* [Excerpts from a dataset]
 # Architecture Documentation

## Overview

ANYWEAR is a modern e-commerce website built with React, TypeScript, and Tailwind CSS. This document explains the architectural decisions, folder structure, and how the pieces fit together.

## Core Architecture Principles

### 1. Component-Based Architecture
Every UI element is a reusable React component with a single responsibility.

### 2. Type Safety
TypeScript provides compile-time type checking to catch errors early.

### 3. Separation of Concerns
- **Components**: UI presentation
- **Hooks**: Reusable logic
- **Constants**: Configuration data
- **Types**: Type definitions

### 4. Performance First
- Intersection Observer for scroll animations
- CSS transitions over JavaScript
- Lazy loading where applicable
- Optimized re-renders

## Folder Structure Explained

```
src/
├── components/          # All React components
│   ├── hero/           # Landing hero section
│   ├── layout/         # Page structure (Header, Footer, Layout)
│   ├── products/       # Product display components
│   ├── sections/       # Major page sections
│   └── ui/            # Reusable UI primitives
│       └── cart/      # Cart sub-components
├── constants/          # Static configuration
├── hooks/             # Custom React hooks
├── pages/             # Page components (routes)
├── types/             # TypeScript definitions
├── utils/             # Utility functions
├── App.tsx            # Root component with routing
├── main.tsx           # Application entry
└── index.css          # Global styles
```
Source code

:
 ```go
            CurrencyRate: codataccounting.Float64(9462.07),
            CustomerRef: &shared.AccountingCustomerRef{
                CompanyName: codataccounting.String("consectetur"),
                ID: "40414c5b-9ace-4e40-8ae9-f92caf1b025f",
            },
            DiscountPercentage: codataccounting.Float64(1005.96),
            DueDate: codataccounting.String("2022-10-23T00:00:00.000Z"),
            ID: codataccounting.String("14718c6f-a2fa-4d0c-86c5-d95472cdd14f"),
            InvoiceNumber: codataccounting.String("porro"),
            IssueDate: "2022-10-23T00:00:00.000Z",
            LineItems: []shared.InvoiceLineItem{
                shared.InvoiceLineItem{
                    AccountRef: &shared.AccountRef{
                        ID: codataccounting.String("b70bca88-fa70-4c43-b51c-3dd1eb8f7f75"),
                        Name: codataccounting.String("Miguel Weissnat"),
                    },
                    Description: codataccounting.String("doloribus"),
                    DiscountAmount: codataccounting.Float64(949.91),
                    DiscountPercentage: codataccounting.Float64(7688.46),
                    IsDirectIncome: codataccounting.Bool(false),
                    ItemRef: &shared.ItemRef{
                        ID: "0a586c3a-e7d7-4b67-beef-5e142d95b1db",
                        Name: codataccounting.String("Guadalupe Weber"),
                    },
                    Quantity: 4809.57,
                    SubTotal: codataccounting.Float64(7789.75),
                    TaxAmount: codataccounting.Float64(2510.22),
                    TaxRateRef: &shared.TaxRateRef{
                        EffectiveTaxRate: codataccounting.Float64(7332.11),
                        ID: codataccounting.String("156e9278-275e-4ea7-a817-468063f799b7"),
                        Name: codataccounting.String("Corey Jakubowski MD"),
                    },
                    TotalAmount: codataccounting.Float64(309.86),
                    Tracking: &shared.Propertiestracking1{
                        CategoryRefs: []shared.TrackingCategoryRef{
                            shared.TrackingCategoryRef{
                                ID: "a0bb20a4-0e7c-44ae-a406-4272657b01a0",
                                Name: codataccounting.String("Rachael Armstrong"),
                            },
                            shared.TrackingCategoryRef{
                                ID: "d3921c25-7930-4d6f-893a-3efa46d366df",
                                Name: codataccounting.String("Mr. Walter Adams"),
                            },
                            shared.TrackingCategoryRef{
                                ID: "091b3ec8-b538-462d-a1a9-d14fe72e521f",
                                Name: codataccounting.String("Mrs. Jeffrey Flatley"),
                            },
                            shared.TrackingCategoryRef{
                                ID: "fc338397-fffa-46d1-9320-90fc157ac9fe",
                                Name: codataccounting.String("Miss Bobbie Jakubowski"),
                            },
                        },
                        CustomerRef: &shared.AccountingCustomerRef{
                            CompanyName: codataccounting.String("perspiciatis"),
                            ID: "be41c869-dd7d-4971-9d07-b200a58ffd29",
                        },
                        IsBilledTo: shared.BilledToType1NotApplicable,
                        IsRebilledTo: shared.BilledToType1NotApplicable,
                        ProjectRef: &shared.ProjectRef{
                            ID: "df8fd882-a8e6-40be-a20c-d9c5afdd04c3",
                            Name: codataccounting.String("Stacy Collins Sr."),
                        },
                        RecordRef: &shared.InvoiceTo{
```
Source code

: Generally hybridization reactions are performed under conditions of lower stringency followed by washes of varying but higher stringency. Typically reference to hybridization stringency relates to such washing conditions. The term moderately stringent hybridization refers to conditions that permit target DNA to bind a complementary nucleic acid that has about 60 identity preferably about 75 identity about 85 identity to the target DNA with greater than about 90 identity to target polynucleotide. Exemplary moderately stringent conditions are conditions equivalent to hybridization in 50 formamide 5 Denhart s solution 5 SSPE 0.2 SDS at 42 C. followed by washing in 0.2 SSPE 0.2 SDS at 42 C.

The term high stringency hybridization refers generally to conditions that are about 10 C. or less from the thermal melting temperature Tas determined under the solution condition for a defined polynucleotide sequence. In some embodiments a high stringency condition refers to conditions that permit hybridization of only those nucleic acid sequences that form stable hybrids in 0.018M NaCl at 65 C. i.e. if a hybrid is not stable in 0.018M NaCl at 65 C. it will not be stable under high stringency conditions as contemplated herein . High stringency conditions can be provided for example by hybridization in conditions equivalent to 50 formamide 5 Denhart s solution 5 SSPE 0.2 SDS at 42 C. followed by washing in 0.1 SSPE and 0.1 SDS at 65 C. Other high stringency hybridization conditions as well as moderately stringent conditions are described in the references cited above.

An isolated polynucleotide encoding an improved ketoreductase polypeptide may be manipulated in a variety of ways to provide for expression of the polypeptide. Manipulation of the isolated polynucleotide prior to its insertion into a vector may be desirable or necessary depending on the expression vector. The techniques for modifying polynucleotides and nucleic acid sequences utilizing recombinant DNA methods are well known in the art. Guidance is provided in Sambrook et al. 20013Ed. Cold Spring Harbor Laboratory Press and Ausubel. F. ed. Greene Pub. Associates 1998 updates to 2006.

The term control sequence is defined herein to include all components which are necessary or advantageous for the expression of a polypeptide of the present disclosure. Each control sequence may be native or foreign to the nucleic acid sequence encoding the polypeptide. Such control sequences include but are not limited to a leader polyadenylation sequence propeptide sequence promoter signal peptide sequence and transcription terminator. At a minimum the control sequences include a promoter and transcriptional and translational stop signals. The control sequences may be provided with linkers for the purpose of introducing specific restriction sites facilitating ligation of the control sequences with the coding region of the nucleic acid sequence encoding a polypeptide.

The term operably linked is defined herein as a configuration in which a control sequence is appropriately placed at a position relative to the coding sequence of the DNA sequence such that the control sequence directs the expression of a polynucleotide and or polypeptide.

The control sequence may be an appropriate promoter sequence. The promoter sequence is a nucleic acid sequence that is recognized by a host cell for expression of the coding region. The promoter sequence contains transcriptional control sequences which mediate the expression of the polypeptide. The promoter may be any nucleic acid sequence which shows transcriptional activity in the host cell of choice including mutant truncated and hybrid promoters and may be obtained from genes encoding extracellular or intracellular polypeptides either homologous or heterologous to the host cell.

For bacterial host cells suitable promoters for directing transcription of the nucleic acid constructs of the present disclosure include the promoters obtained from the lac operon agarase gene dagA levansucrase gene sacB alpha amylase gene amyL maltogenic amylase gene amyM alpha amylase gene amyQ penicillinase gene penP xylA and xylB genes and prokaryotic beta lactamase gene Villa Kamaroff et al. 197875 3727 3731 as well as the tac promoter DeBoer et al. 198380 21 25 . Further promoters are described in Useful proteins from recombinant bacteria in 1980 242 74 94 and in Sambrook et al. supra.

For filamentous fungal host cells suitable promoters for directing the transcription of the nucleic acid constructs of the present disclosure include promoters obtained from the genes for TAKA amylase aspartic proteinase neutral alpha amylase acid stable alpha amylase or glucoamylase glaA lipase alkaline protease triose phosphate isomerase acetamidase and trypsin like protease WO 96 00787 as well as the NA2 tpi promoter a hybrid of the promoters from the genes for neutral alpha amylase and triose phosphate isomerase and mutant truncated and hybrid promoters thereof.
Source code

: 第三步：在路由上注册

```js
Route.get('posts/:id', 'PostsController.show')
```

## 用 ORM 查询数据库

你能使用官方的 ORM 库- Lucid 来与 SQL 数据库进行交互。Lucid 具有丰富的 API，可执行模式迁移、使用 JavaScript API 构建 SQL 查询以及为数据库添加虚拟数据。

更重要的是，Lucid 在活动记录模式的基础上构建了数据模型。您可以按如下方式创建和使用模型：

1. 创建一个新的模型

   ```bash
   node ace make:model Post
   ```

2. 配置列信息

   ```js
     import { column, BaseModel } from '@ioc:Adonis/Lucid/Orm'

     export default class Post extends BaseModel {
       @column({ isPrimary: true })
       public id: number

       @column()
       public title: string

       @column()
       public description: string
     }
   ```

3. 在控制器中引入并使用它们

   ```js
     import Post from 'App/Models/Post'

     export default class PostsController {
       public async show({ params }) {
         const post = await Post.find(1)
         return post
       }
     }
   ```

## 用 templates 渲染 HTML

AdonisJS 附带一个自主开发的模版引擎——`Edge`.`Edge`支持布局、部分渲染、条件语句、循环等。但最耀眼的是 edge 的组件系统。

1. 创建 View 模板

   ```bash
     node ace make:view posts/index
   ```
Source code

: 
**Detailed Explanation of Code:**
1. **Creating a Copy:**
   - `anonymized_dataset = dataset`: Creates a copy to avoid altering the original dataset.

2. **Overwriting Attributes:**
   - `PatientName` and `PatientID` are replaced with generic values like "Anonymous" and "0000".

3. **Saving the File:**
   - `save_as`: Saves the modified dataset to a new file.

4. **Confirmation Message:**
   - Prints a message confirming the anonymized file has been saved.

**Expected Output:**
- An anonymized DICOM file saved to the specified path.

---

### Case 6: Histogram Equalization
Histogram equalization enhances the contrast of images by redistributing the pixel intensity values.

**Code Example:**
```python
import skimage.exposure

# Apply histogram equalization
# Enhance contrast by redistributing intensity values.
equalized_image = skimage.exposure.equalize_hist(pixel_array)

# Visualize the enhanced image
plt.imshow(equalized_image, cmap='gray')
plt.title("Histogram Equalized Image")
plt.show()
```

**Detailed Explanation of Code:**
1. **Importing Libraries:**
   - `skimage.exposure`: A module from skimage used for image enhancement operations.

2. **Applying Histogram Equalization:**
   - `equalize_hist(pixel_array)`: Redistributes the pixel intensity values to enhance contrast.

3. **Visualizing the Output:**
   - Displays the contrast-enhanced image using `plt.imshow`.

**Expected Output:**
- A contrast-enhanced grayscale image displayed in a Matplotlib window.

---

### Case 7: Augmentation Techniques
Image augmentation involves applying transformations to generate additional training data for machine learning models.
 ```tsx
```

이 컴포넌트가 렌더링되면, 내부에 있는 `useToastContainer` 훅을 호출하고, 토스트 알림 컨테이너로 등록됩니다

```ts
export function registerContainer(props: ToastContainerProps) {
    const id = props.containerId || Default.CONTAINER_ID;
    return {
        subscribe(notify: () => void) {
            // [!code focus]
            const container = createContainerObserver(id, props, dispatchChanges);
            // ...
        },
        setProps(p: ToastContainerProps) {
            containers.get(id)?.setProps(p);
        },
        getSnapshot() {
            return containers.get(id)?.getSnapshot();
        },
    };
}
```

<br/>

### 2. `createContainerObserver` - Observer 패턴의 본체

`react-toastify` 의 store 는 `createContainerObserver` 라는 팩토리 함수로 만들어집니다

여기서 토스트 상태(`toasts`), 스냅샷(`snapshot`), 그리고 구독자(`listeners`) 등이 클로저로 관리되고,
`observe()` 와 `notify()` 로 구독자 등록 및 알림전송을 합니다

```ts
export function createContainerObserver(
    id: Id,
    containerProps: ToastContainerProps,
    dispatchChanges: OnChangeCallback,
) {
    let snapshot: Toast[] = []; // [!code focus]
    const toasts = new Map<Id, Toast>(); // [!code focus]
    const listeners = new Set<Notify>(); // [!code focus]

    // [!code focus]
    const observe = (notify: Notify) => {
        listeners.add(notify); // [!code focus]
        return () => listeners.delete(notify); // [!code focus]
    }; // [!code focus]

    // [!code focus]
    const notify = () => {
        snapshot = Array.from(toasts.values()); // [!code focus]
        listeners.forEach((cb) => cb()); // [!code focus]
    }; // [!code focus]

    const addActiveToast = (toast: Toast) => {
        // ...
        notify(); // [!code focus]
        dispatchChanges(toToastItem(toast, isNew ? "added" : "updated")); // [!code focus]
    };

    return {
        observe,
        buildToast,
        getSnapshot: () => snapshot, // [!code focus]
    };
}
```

* [EXERCISE REQUIREMENTS] Return the number of lines in the data above that include the word "directing", and nothing else.

* [RESPONSE TO THE EXERCISE] 2